Quick Start: Minimal Setup (No Heroics Required)
# 1) Start with integrations (Disco.dev / MCP)
# Choose a pre-built MCP server and connect your agent runtime to it.
# 2) Add web execution (Browserbase)
# Point your Playwright/Puppeteer/Selenium code to Browserbase browsers.
# 3) Add revenue workflows (Aomni)
# Train on ICP + differentiators, connect Salesforce/HubSpot + email.
# 4) Add customer experience (Gensmo)
# Pilot with a small segment: “occasion styling” + “shop similar” flows.
Data Snapshot: What’s Driving AI Agents Trends in 2026 📈
- Interoperability is the new feature. MCP-style connectors reduce the “custom integration tax.”
- Observability wins budgets. Teams trust automations they can replay and audit.
- Visual agents convert. Text chat is fine; visual try-on is decisive.
- Agent safety is operational. Human-in-the-loop isn’t optional for high-impact workflows.
For broader context on AI and automation direction, see:
- External: https://www.nist.gov/ai (AI risk management + guidance)
- External: https://www.oecd.org/ai/ (policy + adoption trends)
Key Takeaways (Checklist)
- Choose an ai agents platform by roles: research (Aomni), execution (Browserbase), integration (Disco.dev), experience (Gensmo).
- Measure outcomes in weeks: time saved, success rate, attach rate—not “number of prompts.”
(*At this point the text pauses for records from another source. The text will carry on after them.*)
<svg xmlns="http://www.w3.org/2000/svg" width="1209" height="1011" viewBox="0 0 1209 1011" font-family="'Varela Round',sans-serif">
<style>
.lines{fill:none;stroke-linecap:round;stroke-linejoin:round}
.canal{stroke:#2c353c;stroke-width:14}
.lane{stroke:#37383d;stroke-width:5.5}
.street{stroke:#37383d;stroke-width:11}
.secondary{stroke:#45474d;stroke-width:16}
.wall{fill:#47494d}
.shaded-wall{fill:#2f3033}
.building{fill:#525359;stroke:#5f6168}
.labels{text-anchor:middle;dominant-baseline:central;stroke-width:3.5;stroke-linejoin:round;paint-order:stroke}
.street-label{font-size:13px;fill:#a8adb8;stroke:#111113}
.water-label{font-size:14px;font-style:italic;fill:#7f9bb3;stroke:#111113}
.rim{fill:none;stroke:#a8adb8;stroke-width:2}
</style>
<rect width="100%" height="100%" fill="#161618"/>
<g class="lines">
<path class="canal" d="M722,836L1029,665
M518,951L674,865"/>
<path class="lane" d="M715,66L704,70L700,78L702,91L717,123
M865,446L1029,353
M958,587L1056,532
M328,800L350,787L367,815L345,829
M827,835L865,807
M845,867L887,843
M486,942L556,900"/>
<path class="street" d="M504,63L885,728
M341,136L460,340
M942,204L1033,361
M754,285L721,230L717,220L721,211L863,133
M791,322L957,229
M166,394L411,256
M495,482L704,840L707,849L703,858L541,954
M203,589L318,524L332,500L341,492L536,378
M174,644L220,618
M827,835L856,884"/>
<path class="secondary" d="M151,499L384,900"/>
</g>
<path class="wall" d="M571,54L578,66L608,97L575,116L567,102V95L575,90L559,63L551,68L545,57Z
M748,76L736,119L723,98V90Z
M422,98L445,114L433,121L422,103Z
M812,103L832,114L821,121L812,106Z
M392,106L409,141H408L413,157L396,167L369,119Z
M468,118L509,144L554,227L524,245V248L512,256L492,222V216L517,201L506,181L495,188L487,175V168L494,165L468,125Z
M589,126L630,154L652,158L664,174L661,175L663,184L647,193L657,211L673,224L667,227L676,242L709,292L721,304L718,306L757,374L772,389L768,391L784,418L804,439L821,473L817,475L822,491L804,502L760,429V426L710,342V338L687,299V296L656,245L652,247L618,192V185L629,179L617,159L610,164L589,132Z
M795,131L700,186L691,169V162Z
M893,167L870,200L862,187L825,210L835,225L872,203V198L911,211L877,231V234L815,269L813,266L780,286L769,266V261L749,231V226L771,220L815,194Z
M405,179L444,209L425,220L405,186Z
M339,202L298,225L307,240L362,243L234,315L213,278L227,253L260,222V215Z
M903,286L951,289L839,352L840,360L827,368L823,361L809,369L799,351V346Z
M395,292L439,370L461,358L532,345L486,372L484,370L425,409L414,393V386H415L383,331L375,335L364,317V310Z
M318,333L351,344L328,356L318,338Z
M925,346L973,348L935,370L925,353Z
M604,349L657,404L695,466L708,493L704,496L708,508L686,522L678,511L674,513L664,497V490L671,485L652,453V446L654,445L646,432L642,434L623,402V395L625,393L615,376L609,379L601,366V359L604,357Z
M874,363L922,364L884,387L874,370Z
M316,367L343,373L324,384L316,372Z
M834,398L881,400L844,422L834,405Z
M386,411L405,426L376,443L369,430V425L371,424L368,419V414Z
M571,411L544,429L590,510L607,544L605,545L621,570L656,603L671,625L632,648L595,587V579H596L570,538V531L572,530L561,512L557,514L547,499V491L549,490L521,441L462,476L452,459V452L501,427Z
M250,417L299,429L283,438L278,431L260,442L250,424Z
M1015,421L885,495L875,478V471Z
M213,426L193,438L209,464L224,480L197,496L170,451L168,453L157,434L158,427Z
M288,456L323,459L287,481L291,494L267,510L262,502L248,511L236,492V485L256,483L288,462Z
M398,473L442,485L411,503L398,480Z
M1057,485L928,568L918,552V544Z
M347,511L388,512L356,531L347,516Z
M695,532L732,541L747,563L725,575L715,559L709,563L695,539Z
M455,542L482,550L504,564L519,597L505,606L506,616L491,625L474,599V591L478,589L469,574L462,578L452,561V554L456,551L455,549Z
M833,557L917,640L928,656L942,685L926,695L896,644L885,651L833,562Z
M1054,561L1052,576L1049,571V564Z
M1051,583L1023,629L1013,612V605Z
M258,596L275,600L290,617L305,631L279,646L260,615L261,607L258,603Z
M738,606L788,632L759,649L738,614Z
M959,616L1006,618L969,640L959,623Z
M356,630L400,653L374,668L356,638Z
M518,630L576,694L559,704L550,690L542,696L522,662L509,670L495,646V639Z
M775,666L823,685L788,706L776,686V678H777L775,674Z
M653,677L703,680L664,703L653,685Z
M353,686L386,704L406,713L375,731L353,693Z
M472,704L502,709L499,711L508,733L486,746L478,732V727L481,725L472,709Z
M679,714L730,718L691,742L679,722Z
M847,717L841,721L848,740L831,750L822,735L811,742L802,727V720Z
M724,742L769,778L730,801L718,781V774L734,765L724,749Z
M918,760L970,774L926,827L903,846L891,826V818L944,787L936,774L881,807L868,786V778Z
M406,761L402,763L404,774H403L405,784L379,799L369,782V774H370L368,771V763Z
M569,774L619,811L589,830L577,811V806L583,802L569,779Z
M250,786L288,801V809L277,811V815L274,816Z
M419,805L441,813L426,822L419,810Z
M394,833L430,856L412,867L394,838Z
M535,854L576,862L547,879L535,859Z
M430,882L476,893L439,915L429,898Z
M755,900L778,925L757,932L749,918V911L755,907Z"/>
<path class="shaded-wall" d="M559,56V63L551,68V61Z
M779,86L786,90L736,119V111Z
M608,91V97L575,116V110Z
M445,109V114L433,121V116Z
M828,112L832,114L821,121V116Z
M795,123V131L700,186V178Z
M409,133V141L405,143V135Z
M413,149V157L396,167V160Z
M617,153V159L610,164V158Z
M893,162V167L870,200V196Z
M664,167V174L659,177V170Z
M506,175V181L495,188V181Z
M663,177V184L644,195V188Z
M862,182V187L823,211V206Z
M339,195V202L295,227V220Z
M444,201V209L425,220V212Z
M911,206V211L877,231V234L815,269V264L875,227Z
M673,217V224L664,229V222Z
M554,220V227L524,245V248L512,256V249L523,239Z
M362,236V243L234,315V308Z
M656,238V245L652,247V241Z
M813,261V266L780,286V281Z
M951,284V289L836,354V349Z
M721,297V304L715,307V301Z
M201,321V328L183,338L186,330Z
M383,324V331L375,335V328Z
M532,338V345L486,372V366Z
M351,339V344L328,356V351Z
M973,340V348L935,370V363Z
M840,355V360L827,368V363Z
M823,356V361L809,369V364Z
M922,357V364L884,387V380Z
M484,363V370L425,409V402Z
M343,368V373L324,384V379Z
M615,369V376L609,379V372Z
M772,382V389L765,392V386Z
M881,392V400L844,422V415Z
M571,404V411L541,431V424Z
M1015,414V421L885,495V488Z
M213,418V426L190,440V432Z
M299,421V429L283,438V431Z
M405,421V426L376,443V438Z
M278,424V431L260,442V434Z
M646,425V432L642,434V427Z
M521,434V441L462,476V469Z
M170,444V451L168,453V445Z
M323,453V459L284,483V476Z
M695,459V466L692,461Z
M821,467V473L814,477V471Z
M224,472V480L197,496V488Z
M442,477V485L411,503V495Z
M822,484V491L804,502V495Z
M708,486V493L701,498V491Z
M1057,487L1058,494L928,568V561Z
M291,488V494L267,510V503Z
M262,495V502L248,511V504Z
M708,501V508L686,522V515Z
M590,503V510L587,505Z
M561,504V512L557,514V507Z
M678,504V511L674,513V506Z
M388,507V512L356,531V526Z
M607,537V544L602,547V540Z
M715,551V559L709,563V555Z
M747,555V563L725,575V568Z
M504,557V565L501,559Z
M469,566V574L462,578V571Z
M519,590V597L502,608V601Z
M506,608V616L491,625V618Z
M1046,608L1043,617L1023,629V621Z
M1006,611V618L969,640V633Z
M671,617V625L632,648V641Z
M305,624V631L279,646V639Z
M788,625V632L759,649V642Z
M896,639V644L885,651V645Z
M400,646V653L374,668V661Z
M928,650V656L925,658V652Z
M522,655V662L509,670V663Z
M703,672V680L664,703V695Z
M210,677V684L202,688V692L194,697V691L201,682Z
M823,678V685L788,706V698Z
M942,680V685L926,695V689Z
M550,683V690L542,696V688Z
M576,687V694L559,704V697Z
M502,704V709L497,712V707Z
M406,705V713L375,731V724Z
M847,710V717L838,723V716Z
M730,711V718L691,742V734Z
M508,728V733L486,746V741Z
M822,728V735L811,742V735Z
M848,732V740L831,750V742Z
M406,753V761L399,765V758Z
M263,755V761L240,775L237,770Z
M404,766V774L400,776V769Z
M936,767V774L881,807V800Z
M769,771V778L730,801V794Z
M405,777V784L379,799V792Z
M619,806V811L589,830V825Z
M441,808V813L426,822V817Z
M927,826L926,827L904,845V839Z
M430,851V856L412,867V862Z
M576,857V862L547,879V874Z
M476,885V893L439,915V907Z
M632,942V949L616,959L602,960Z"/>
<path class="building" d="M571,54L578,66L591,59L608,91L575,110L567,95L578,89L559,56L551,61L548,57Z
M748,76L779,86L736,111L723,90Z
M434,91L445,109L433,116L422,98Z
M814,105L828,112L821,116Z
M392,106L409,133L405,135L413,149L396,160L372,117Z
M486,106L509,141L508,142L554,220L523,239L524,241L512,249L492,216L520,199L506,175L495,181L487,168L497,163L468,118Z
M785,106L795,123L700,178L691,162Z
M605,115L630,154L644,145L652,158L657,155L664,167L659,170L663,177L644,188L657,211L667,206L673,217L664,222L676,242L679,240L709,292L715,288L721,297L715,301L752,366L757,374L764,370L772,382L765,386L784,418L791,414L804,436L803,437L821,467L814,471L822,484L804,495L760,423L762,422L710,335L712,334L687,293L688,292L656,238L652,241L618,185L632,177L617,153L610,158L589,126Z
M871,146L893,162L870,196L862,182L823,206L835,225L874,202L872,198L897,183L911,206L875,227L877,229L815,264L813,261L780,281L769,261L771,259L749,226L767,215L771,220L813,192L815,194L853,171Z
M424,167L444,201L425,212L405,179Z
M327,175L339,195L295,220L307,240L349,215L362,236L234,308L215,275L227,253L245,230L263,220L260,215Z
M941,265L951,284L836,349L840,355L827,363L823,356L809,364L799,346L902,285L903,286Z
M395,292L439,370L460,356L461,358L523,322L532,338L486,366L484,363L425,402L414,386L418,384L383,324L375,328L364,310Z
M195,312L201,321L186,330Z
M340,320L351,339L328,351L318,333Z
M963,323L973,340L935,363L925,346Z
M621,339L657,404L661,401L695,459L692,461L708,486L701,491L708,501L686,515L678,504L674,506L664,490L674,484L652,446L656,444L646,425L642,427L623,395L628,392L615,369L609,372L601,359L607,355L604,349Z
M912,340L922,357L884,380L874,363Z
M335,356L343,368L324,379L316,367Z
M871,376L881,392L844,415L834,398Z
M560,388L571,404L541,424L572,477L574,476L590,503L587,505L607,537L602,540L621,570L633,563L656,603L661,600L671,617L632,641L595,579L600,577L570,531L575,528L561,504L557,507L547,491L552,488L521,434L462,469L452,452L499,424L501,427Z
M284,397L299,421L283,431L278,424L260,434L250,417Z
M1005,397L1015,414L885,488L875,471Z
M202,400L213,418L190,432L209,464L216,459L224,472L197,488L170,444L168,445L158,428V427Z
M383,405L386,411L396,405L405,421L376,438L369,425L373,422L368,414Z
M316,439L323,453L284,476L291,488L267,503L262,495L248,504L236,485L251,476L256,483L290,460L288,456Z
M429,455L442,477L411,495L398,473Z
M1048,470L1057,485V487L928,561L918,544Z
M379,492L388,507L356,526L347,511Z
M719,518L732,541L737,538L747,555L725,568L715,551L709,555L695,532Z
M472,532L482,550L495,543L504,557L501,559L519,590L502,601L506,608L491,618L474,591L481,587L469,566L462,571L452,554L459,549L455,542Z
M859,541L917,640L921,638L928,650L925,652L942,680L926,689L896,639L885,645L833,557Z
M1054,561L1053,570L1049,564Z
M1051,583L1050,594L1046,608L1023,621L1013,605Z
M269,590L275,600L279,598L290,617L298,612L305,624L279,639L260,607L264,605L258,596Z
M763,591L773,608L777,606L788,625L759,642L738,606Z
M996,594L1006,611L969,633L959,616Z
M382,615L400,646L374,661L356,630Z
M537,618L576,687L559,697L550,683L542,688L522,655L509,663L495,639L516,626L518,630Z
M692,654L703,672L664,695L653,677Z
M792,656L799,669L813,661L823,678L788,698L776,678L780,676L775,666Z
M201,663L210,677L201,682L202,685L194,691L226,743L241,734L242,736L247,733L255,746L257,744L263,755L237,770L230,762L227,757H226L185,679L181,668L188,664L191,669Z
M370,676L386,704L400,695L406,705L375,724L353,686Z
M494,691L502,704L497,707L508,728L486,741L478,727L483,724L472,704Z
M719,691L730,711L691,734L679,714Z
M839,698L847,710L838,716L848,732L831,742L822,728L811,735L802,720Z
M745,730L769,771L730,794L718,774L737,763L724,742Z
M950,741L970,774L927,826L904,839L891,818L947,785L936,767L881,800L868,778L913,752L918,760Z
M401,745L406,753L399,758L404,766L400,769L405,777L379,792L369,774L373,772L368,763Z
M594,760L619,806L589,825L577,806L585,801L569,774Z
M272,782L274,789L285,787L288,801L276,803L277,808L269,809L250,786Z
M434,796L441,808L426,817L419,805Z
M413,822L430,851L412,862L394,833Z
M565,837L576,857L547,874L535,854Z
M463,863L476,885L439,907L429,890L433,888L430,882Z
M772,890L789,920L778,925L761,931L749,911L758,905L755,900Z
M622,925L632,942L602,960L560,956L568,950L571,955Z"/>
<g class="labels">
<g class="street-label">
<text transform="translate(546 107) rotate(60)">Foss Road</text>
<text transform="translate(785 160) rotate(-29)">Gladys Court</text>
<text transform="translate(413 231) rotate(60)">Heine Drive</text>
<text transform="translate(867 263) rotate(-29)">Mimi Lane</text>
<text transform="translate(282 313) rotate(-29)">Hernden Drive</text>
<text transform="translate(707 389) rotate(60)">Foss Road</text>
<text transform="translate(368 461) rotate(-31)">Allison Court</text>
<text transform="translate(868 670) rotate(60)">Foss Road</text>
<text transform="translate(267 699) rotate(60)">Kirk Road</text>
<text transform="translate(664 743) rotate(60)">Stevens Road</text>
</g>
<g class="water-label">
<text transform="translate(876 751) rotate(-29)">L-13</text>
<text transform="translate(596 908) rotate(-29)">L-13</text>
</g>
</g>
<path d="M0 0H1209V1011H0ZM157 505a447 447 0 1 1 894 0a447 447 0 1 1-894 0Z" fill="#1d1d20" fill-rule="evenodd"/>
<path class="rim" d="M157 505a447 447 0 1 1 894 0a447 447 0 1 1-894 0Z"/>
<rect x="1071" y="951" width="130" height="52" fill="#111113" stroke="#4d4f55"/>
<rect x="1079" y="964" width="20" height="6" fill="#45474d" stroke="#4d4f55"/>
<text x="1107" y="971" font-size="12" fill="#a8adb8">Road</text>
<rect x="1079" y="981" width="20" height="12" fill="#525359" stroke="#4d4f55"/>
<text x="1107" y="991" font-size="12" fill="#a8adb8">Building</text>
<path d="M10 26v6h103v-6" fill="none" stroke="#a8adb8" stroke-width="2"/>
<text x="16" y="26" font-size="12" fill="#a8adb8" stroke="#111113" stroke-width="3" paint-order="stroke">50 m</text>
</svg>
- Prioritize observability and human override for production automation.
- Treat integrations as architecture, not afterthoughts.
- Pilot narrow, then scale—agents love clear boundaries.
FAQ
Q: How to use ai agents without rebuilding our stack?
A: Start with integration-first tooling (like MCP connectors via Disco.dev), then add a browser execution layer (Browserbase) so agents can act in existing web apps.
Q: What’s the best ai agents tools combo for business teams?
A: For revenue + ops, pair Aomni (research/outreach) with Browserbase (web execution). Add Disco.dev to avoid custom connectors. Use Gensmo when you need a customer-facing visual agent.
Q: Are these tools enterprise-ready?
A: Browserbase emphasizes compliance (SOC 2 Type 1, HIPAA) and isolation; Aomni notes SOC 2 Type II. Disco.dev is research preview. Gensmo is consumer-oriented with no public API noted.
Q: What’s the biggest deployment risk in 2026?
A: Silent failure—agents that “say” they did a task but didn’t. Fix it with observability (recordings/logs) and human-in-the-loop controls.
Conclusion
In 2026, the smartest teams don’t hunt for one magical bot—they assemble an ai agents solution where each component earns its keep: Aomni for revenue intelligence, Browserbase for reliable web execution, Disco.dev for integration speed, and Gensmo for visual commerce experiences. If you want to move from experimentation to outcomes, pick one workflow, instrument it, and ship. Then scale it like you mean it. That’s how ai agents stop being a demo and start being your unfair advantage.